Data extracted from a collection
■ ■ ■ ■ ■

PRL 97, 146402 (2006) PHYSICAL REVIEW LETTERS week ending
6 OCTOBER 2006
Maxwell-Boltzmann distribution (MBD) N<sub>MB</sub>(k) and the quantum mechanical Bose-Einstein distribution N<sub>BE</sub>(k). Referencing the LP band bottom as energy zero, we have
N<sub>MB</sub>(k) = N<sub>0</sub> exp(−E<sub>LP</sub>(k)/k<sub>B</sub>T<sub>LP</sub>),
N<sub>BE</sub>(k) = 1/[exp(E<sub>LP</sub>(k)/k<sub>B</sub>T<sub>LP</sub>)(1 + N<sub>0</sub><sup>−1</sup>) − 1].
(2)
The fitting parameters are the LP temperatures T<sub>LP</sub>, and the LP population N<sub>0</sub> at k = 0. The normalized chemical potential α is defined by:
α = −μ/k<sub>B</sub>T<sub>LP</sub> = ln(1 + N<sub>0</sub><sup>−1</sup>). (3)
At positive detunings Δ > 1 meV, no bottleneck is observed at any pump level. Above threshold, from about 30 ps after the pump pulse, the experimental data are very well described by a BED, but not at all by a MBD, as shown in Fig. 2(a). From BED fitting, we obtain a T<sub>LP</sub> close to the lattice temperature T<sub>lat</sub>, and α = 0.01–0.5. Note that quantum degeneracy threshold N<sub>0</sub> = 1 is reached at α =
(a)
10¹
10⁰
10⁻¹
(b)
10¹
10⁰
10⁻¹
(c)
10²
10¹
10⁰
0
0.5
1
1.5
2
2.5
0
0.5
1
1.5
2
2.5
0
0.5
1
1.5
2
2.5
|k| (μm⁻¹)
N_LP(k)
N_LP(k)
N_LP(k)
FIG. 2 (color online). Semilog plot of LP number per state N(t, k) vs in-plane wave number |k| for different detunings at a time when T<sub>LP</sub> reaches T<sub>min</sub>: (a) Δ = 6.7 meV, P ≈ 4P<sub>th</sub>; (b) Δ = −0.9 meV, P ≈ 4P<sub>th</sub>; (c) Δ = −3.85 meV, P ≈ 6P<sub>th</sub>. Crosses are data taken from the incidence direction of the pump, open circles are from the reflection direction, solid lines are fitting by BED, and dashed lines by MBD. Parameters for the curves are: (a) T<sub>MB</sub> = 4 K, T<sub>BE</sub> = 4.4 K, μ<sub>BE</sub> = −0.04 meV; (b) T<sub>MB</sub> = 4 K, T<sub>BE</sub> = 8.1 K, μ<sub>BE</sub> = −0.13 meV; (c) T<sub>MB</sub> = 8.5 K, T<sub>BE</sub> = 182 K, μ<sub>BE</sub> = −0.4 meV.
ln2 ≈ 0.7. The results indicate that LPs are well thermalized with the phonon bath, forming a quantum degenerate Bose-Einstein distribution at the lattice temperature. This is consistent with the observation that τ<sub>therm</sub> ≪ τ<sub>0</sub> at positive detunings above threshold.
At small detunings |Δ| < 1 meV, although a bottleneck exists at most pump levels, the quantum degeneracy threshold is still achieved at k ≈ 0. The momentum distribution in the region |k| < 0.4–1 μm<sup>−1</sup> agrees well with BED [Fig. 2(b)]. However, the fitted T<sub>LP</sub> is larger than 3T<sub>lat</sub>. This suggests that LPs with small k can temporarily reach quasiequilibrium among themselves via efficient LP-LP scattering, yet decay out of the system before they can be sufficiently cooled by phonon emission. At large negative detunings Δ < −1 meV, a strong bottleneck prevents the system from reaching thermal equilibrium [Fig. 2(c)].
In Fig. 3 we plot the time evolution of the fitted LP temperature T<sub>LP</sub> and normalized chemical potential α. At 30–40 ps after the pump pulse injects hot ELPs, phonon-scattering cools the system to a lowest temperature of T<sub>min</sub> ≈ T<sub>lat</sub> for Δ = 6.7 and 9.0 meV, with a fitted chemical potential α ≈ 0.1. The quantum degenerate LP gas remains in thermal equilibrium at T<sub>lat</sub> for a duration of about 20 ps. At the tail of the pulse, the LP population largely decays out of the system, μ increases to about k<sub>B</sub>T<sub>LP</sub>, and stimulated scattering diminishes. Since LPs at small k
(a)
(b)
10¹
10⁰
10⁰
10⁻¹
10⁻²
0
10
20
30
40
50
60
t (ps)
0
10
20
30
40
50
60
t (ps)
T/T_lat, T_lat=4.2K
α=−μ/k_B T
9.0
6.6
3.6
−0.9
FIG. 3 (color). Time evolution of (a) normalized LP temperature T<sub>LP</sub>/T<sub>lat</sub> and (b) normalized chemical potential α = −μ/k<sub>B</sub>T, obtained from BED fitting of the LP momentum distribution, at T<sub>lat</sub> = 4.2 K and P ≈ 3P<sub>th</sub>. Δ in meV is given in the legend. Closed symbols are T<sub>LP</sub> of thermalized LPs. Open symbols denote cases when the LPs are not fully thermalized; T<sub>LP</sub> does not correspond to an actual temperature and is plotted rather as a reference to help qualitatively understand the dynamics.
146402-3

■ ■ ■ ■ ■

Problem statement
Every single entry is to be retyped exactly.

Response
PRL 97, 146402 (2006) PHYSICAL REVIEW LETTERS week ending
6 OCTOBER 2006
Maxwell-Boltzmann distribution (MBD) N<sub>MB</sub>(k) and the quantum mechanical Bose-Einstein distribution N<sub>BE</sub>(k). Referencing the LP band bottom as energy zero, we have
N<sub>MB</sub>(k) = N<sub>0</sub> exp(−E<sub>LP</sub>(k)/k<sub>B</sub>T<sub>LP</sub>),
N<sub>BE</sub>(k) = 1/[exp(E<sub>LP</sub>(k)/k<sub>B</sub>T<sub>LP</sub>)(1 + N<sub>0</sub><sup>−1</sup>) − 1].
(2)
The fitting parameters are the LP temperatures T<sub>LP</sub>, and the LP population N<sub>0</sub> at k = 0. The normalized chemical potential α is defined by:
α = −μ/k<sub>B</sub>T<sub>LP</sub> = ln(1 + N<sub>0</sub><sup>−1</sup>). (3)
At positive detunings Δ > 1 meV, no bottleneck is observed at any pump level. Above threshold, from about 30 ps after the pump pulse, the experimental data are very well described by a BED, but not at all by a MBD, as shown in Fig. 2(a). From BED fitting, we obtain a T<sub>LP</sub> close to the lattice temperature T<sub>lat</sub>, and α = 0.01–0.5. Note that quantum degeneracy threshold N<sub>0</sub> = 1 is reached at α =
(a)
10¹
10⁰
10⁻¹
(b)
10¹
10⁰
10⁻¹
(c)
10²
10¹
10⁰
0
0.5
1
1.5
2
2.5
0
0.5
1
1.5
2
2.5
0
0.5
1
1.5
2
2.5
|k| (μm⁻¹)
N_LP(k)
N_LP(k)
N_LP(k)
FIG. 2 (color online). Semilog plot of LP number per state N(t, k) vs in-plane wave number |k| for different detunings at a time when T<sub>LP</sub> reaches T<sub>min</sub>: (a) Δ = 6.7 meV, P ≈ 4P<sub>th</sub>; (b) Δ = −0.9 meV, P ≈ 4P<sub>th</sub>; (c) Δ = −3.85 meV, P ≈ 6P<sub>th</sub>. Crosses are data taken from the incidence direction of the pump, open circles are from the reflection direction, solid lines are fitting by BED, and dashed lines by MBD. Parameters for the curves are: (a) T<sub>MB</sub> = 4 K, T<sub>BE</sub> = 4.4 K, μ<sub>BE</sub> = −0.04 meV; (b) T<sub>MB</sub> = 4 K, T<sub>BE</sub> = 8.1 K, μ<sub>BE</sub> = −0.13 meV; (c) T<sub>MB</sub> = 8.5 K, T<sub>BE</sub> = 182 K, μ<sub>BE</sub> = −0.4 meV.
ln2 ≈ 0.7. The results indicate that LPs are well thermalized with the phonon bath, forming a quantum degenerate Bose-Einstein distribution at the lattice temperature. This is consistent with the observation that τ<sub>therm</sub> ≪ τ<sub>0</sub> at positive detunings above threshold.
At small detunings |Δ| < 1 meV, although a bottleneck exists at most pump levels, the quantum degeneracy threshold is still achieved at k ≈ 0. The momentum distribution in the region |k| < 0.4–1 μm<sup>−1</sup> agrees well with BED [Fig. 2(b)]. However, the fitted T<sub>LP</sub> is larger than 3T<sub>lat</sub>. This suggests that LPs with small k can temporarily reach quasiequilibrium among themselves via efficient LP-LP scattering, yet decay out of the system before they can be sufficiently cooled by phonon emission. At large negative detunings Δ < −1 meV, a strong bottleneck prevents the system from reaching thermal equilibrium [Fig. 2(c)].
In Fig. 3 we plot the time evolution of the fitted LP temperature T<sub>LP</sub> and normalized chemical potential α. At 30–40 ps after the pump pulse injects hot ELPs, phonon-scattering cools the system to a lowest temperature of T<sub>min</sub> ≈ T<sub>lat</sub> for Δ = 6.7 and 9.0 meV, with a fitted chemical potential α ≈ 0.1. The quantum degenerate LP gas remains in thermal equilibrium at T<sub>lat</sub> for a duration of about 20 ps. At the tail of the pulse, the LP population largely decays out of the system, μ increases to about k<sub>B</sub>T<sub>LP</sub>, and stimulated scattering diminishes. Since LPs at small k
(a)
(b)
10¹
10⁰
10⁰
10⁻¹
10⁻²
0
10
20
30
40
50
60
t (ps)
0
10
20
30
40
50
60
t (ps)
T/T_lat, T_lat=4.2K
α=−μ/k_B T
9.0
6.6
3.6
−0.9
FIG. 3 (color). Time evolution of (a) normalized LP temperature T<sub>LP</sub>/T<sub>lat</sub> and (b) normalized chemical potential α = −μ/k<sub>B</sub>T, obtained from BED fitting of the LP momentum distribution, at T<sub>lat</sub> = 4.2 K and P ≈ 3P<sub>th</sub>. Δ in meV is given in the legend. Closed symbols are T<sub>LP</sub> of thermalized LPs. Open symbols denote cases when the LPs are not fully thermalized; T<sub>LP</sub> does not correspond to an actual temperature and is plotted rather as a reference to help qualitatively understand the dynamics.
146402-3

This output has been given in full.